West Texas Rehab Center Holding Telethon Fundraiser #2 - KSWO, Lawton, OK- Wichita Falls, TX: News, Weather, Sports. ABC, 24/7, Telemundo -

West Texas Rehab Center Holding Telethon Fundraiser #2

LAWTON Okla_ Imagine what it feels like to lose your sense of balance at any given moment, making everyday tasks like walking or driving extremely difficult to perform.

That's what "Butch" Boeshart has been going through for the past six years. He's a patient at the West Texas Rehab Center in Abilene. Doctors put a shunt in Boeshart's brain six years ago to treat a condition that caused it to swell due to an excessive build up of fluids.

Since the surgery, Boeshart's sense of balance has never been the same. Butch is able to stand on one leg for about four seconds before his equilibrium is thrown off. Those moments are something he said he never takes for granted. Life for the truck driver changed in an instant six years ago.

"I went to get up early in the morning to go on to California, and I couldn't get up," Butch said. "The room was spinning, so I went back to bed for about three hours. Then, everything was okay."

It happened again after that, and kept happening quite often. It was devastating for a man in Butch's line of work. He said now, even the simplest of tasks can be a daunting chore.
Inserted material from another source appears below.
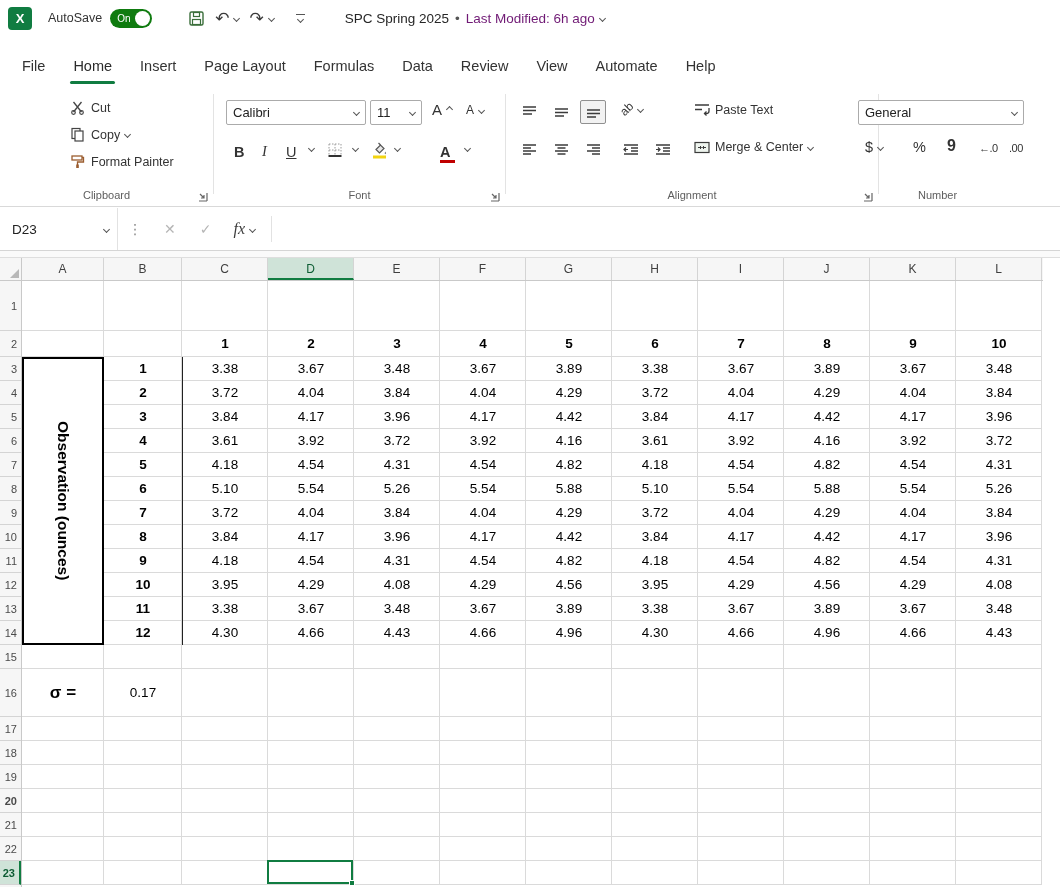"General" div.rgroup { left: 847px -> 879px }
"If you're going up and down stairs or something like that, you're unsteady," Butch said. "You want to be sure you get a hold of something when climbing anything or bending over. That's what it's like for me anyway."

Butch says since he started rehab at the center last month, his battle to regain his balance has become a lot easier.

"We are mainly going to be working on some balance training and activities with him to try to get his legs walking back and forth to his brain like they're supposed to so his balance isn't thrown off anymore," WTRC Physical Therapist Erin Hicks said.

The balance exercises may be simple to some, but to patients like Butch, they're a struggle. He said his positive attitude and the promise of one day reaching his goal of regaining his balance helps get him through the sometimes difficult treatments.

"I want to get better," Butch said. "I look at these people here as helpers. They show me what I need to do. I can do the rest of it. I just need somebody to show me what I need to do, and I'll work on it."

"He's got a great sense of humor," Hicks said. "He sounds like he's going to be very willing to do anything that we ask him to do, which always makes a huge difference from their end. If they're doing their part at home, then they have a much better recovery and outlook in general."

Butch, who turns 70 this year, said he refuses to let his condition or his age slow him down. He said when it comes to this particular battle, his "true grit" will see him through.

"I want to continue life and enjoy life," Butch said. "I have always had a positive attitude about everything. The glass is half full, and I think that's what helps us get better."

This weekend's telethon is the center's largest fundraiser of the year. Last year, it brought in over $1.2M.

You can see it here Saturday night on your 7News station.  It starts at 7:00 pm.  We'll break away for 30 minutes for 7News at 10, and then rejoin it until midnight.

The headliners are rising country stars Jana Kramer and Aaron Watson.